== Work required ==
Write out the listing, please, but only from its first line through the line containing "Figure 2. Comparison", exactly as given and without pictures.

* * * * * * *

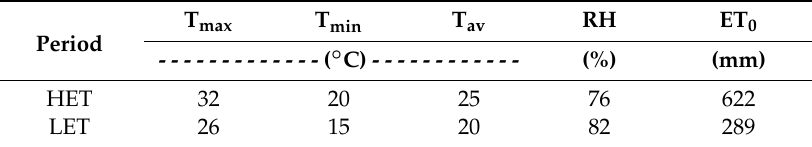
Table 1. Climate parameters during high evapotranspiration (HET) and low evapotranspiration (LET) growing cycles. T max = average of maximum temperature; T min = average of minimum temperature; T av = average temperature; RH = relative humidity; ET 0 = potential evapotranspiration calculated by the method of Penman–Monteith (FAO 56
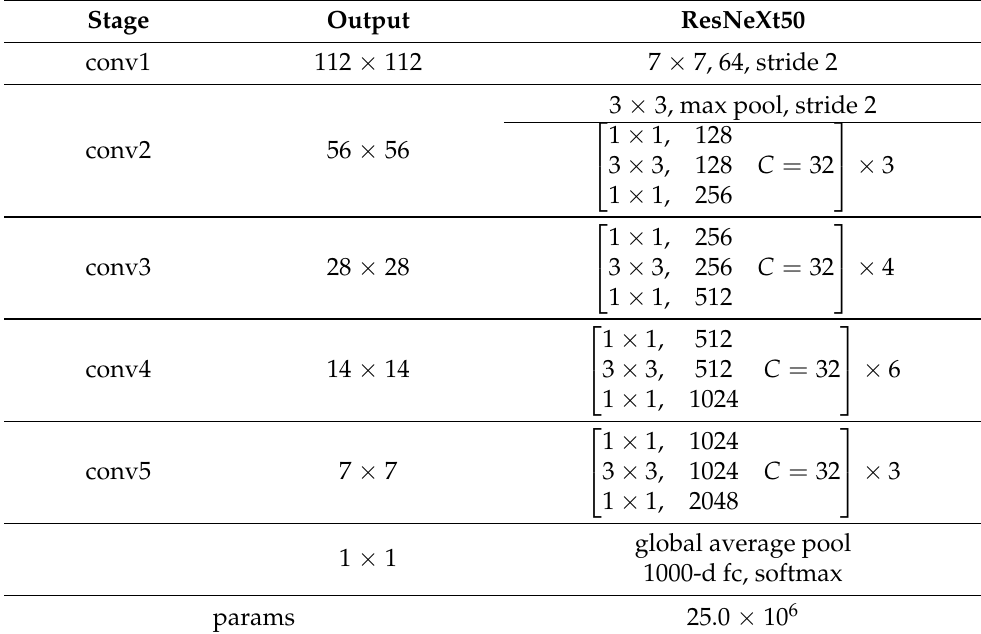
Table 1. The structure of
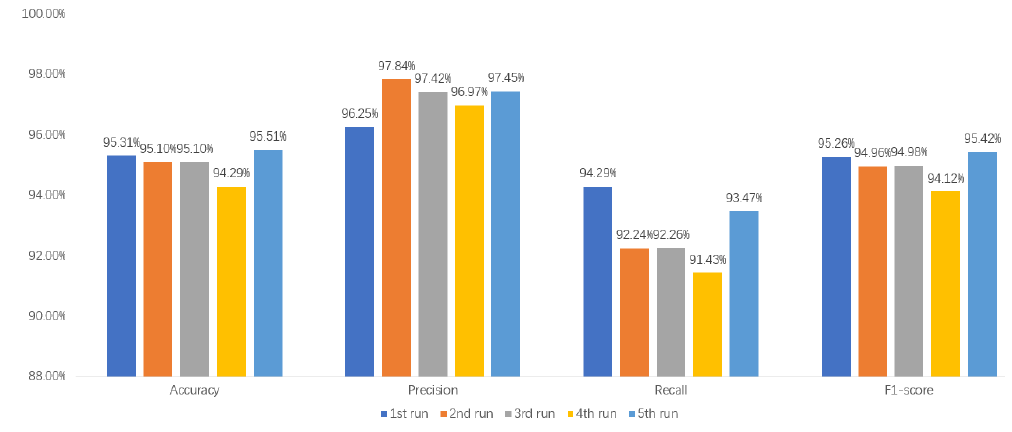
Fig.13 Confusion matrix of five times model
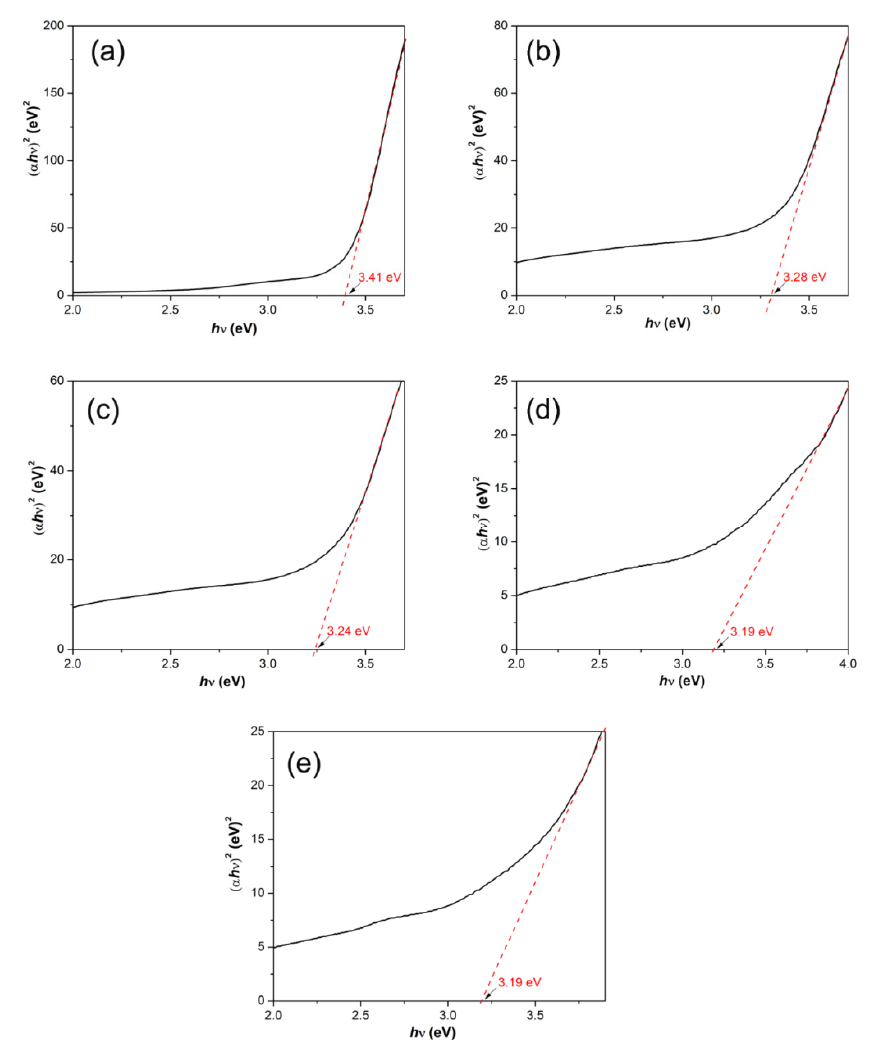
Figure 3. Energy bandgap of the G. mangostana L. leaf extract-mediated synthesized CuO NPs calcinated at ( a ) 200 ◦ C, ( b ) 300 ◦ C, ( c ) 400 ◦ C, ( d ) 500 ◦ C and ( e ) 600 ◦ C using Tauc plot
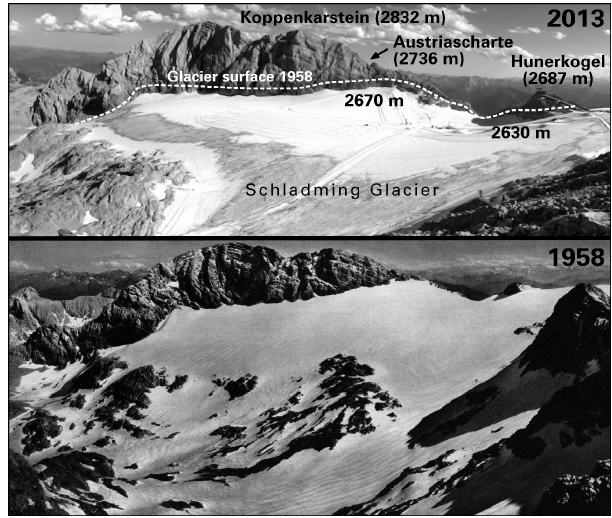
Figure 2. Comparison of the glacier surface at the foot of the Kop- penkarstein in 2013 (photo by Gitschthaler, 2 August 2013) and 1958 (photo by Schneider, July 1958, from Österreichischer Alpen- verein, 1958). Note the obvious surface change at Hunerkogel. Note that the shooting location of both years is not exactly the same.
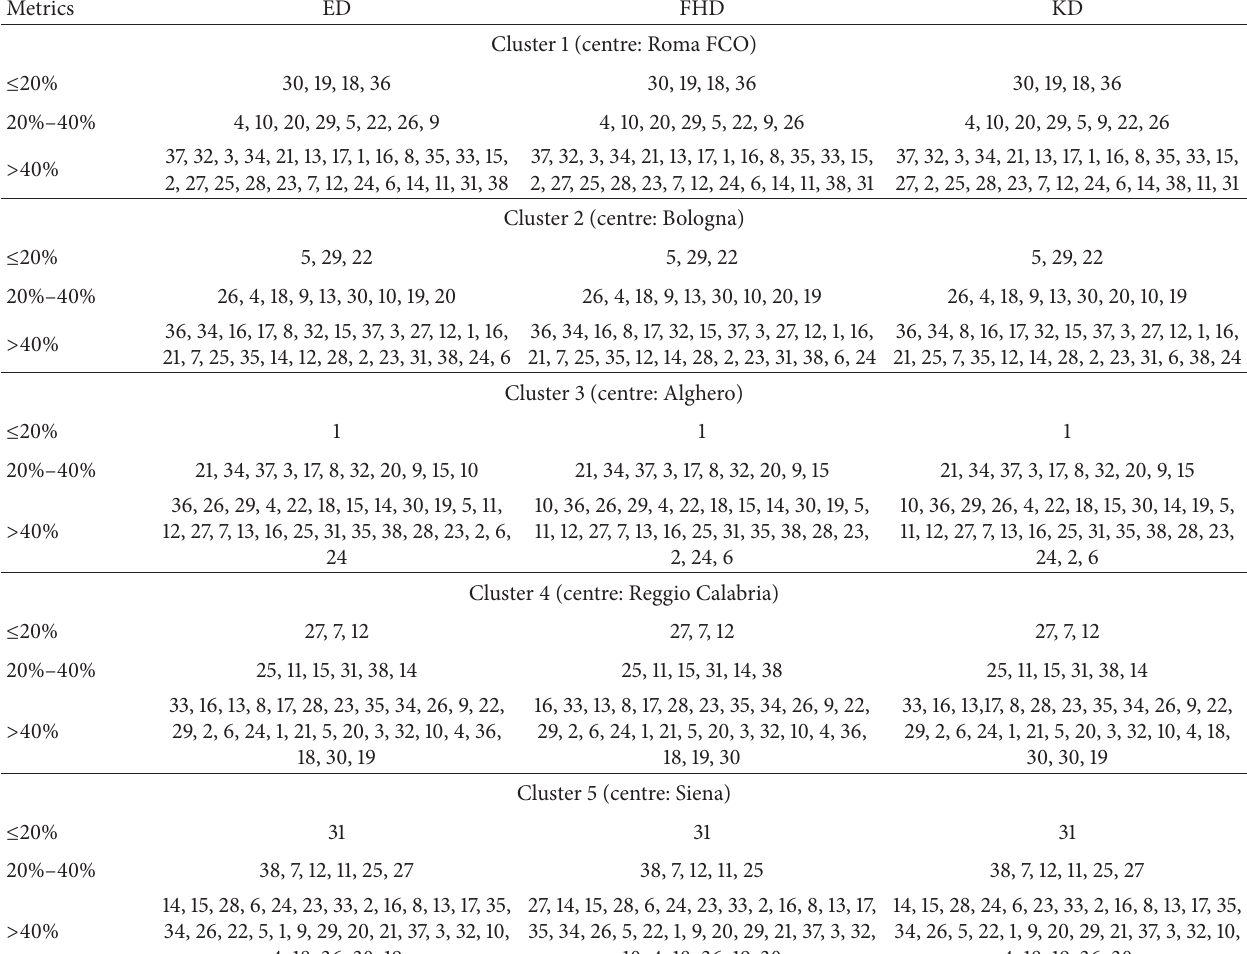
Table 4: Clustering results without prefixing the number of clusters. Criterion: yearly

* * * * * * *

== Answer to this exercise ==
Table 1. Climate parameters during high evapotranspiration (HET) and low evapotranspiration (LET) growing cycles. T max = average of maximum temperature; T min = average of minimum temperature; T av = average temperature; RH = relative humidity; ET 0 = potential evapotranspiration calculated by the method of Penman–Monteith (FAO 56
Table 1. The structure of
Fig.13 Confusion matrix of five times model
Figure 3. Energy bandgap of the G. mangostana L. leaf extract-mediated synthesized CuO NPs calcinated at ( a ) 200 ◦ C, ( b ) 300 ◦ C, ( c ) 400 ◦ C, ( d ) 500 ◦ C and ( e ) 600 ◦ C using Tauc plot
Figure 2. Comparison of the glacier surface at the foot of the Kop- penkarstein in 2013 (photo by Gitschthaler, 2 August 2013) and 1958 (photo by Schneider, July 1958, from Österreichischer Alpen- verein, 1958). Note the obvious surface change at Hunerkogel. Note that the shooting location of both years is not exactly the same.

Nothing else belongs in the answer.